Eric Seidel (no email)
Comment 8 2010-12-17 13:43:24 PST
(In reply to comment #7) > > I believe that the http server we use for layout tests does open port 8000 on a non-loopback interface. > > What server is that? As mentioned before, run-webkit-tests doesn't bind to any other interfaces, and for a very good reason. Code that we have in tests certainly isn't secure, and an attacker can most likely gain access to the machine they run on. Interesting. I just tested locally to confirm. At least run-webkit-httpd does not bind to anything but loopback, nice. > > I don't know much about the network topology there. > > Who is the person who controls the commit queue then? I do. But I don't control the cr-jail network. > > a longer user agent, including a <script> tag > > Indeed. Still, this doesn't look like something sent by DumpRenderTree, and must be coming from outside. Yes, but if my if my testing is to be believed, then it must be coming from the same machine? I do control the machine. :)
Eric Seidel (no email)
Comment 9 2010-12-17 13:49:25 PST
Eric Seidel (no email)
Comment 10 2010-12-17 13:50:41 PST
caseq updated that test 12 hours ago after the commit-queue reported it flaky: http://trac.webkit.org/changeset/74239 I suspect it's also bleeding into other tests. In general, the inspector tests make up more than 1/3rd of all flaky tests at the moment. :(
Alexey Proskuryakov
Comment 11 2010-12-17 14:11:37 PST
That's a relief, thanks for finding where the request comes from!
Alexey Proskuryakov
Comment 12 2010-12-17 14:13:53 PST
Ideally, the inspector test should have used a custom header to make it clear where it comes from, to be less confusing in a failure case like this.
Andrey Kosyakov
Comment 13 2010-12-17 15:33:36 PST
(In reply to comment #12) > Ideally, the inspector test should have used a custom header to make it clear where it comes from, to be less confusing in a failure case like this.
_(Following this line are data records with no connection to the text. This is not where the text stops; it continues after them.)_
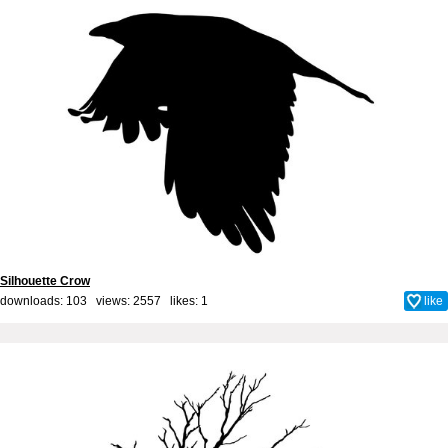
Silhouette Crow
downloads: 103 views: 2557 likes:
1
like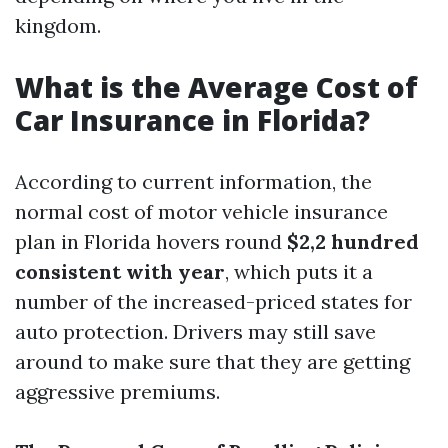
kingdom.
What is the Average Cost of
Car Insurance in Florida?
According to current information, the
normal cost of motor vehicle insurance
plan in Florida hovers round
$2,2 hundred
consistent with year
, which puts it a
number of the increased-priced states for
auto protection. Drivers may still save
around to make sure that they are getting
aggressive premiums.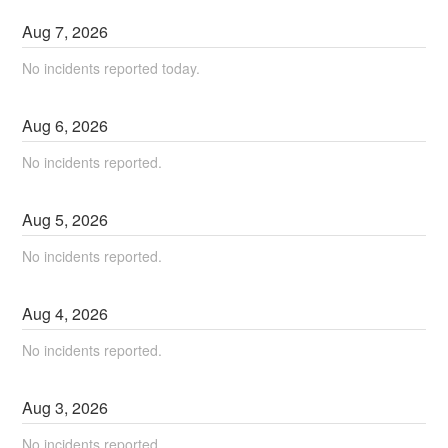
Aug
7
,
2026
No incidents reported today.
Aug
6
,
2026
No incidents reported.
Aug
5
,
2026
No incidents reported.
Aug
4
,
2026
No incidents reported.
Aug
3
,
2026
No incidents reported.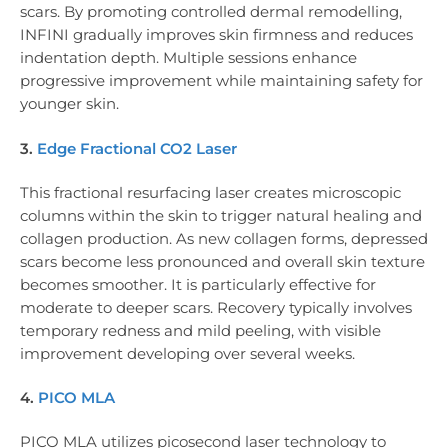
scars. By promoting controlled dermal remodelling,
INFINI gradually improves skin firmness and reduces
indentation depth. Multiple sessions enhance
progressive improvement while maintaining safety for
younger skin.
3.
Edge Fractional CO2 Laser
This fractional resurfacing laser creates microscopic
columns within the skin to trigger natural healing and
collagen production. As new collagen forms, depressed
scars become less pronounced and overall skin texture
becomes smoother. It is particularly effective for
moderate to deeper scars. Recovery typically involves
temporary redness and mild peeling, with visible
improvement developing over several weeks.
4.
PICO MLA
PICO MLA utilizes picosecond laser technology to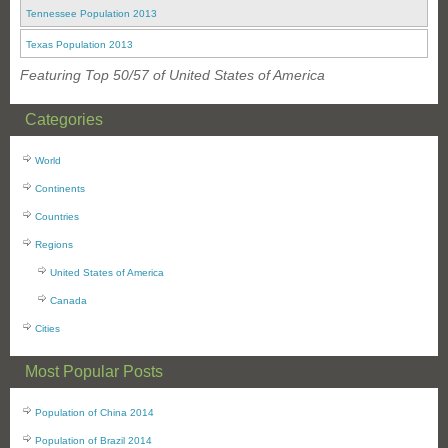
Tennessee Population 2013
Texas Population 2013
Featuring Top 50/57 of United States of America
Categories
World
Continents
Countries
Regions
United States of America
Canada
Cities
Most Popular Posts
Population of China 2014
Population of Brazil 2014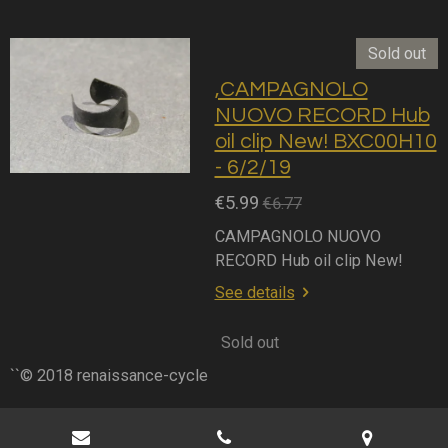
Sold out
,CAMPAGNOLO
NUOVO RECORD Hub
oil clip New! BXC00H10
- 6/2/19
€5.99
€6.77
CAMPAGNOLO NUOVO
RECORD Hub oil clip New!
See details
Sold out
``© 2018 renaissance-cycle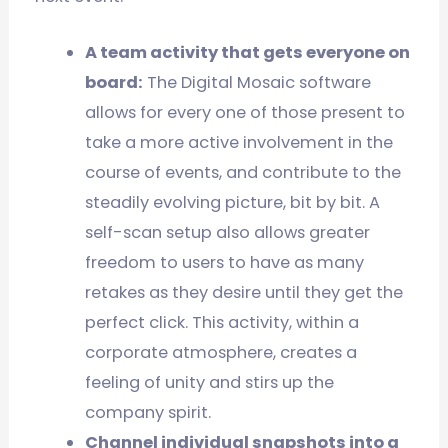
A team activity that gets everyone on
board:
The Digital Mosaic software
allows for every one of those present to
take a more active involvement in the
course of events, and contribute to the
steadily evolving picture, bit by bit. A
self-scan setup also allows greater
freedom to users to have as many
retakes as they desire until they get the
perfect click. This activity, within a
corporate atmosphere, creates a
feeling of unity and stirs up the
company spirit.
Channel individual snapshots into a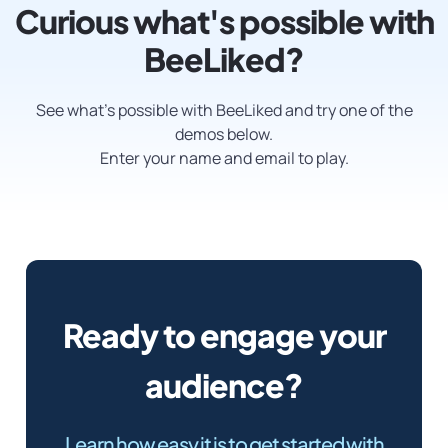
Curious what's possible with
BeeLiked?
See what’s possible with BeeLiked and try one of the
demos below.
Enter your name and email to play.
Ready to engage your
audience?
Learn how easy it is to get started with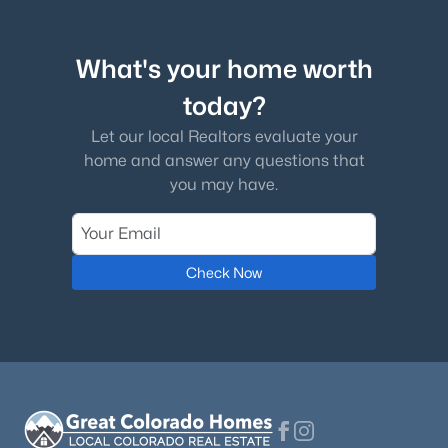
What's your home worth
today?
$409,000
Active
Let our local Realtors evaluate your
3
2
1401
0.0797
home and answer any questions that
Beds
Baths
Sqft
Acres
you may have.
1723 Woodmoor Dr, Monument, CO 80132
MLS#: 4438109
Check Now
New - 3 Days Ago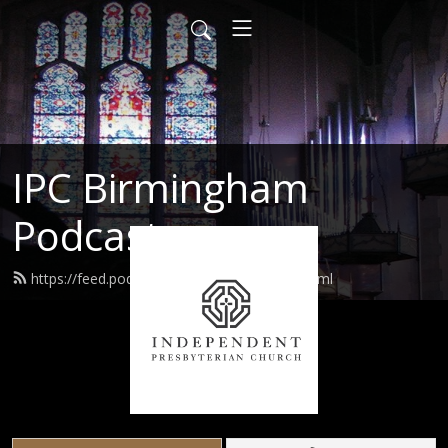
IPC Birmingham
Podcast
https://feed.podbean.com/ipcusabhm/feed.xml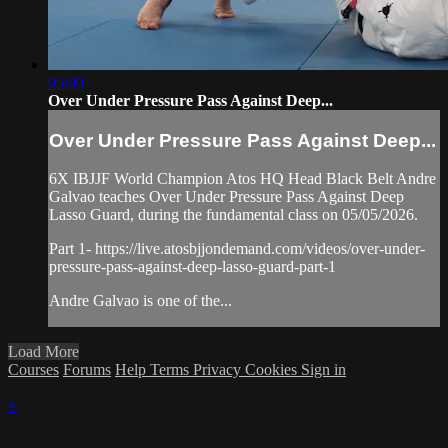
05:00
Over Under Pressure Pass Against Deep...
Over Under Pressure Pass Against Deep...
6X IBJJF World Champion Atos HQ Head Black Belt Andre
Galvao teaches Over Under Pressure Pass Against Deep
Lasso Guard, during the fundamental class on 05/05/2026.
Part 1- https://live.atosbjjondemand.com/videos/over-under-
pressure-pass-against-deep-lasso-guard-part-1
Andre Galvao is one of the...
Load More
Courses
Forums
Help
Terms
Privacy
Cookies
Sign in
×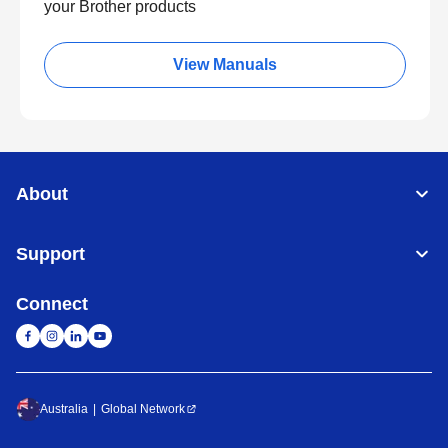
your Brother products
View Manuals
About
Support
Connect
Australia
Global Network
It actually uses a custom header _and_ a user agent -- the latter was added to see if it's not overwritten anywhere in the network stack (this happened to be the case for chromium). In fact, if not for the failure of this test, we wouldn't have noticed that we don't clean up user-supplied extra headers when inspector front-end is closed. So the bottom line -- this wasn't a flakiness at all, just pure failure as a result of bug in inspector (fixed in r74256) and a lack of cleanup in inspector/extensions-headers.html (fixed in r74237), so I'm closing this. Sorry for the mess -- I realized this failure will cause a lot of confusion when I saw it, but didn't see this bug before Eric added me. As a note -- this test also failed on the "core" bots, which, I guess, could have been used to tell between flakiness and failure. I've also had one of my tests detected as flaky when it was actually failing for a good reason. Can this bot be fixed to consider tests as flaky only in case these were not failing during build of a base revision on core bots? I guess this would improve s/n ratio a bit...
Eric Seidel (no email)
Comment 14 2010-12-17 15:39:59 PST
OK. So the assumption is this report was a symptom of bug 51272 then.
Andrey Kosyakov
Comment 15 2010-12-17 15:52:57 PST
(In reply to comment #14) > OK. So the assumption is this report was a symptom of bug 51272 then. Yes, thanks for the pointer!
Andrey Kosyakov
Comment 16 2010-12-20 06:49:42 PST
(In reply to comment #14) > OK. So the assumption is this report was a symptom of bug 51272 then. On a second thought, this one is different: there is no other failing test, the original test that caused failure (extensions-headers.html) was passing ok, just causing side-effects on other tests by leaving custom header overrides (a few revisions later, there was a failure in extensions-headers.html, but it's unrelated to this problem).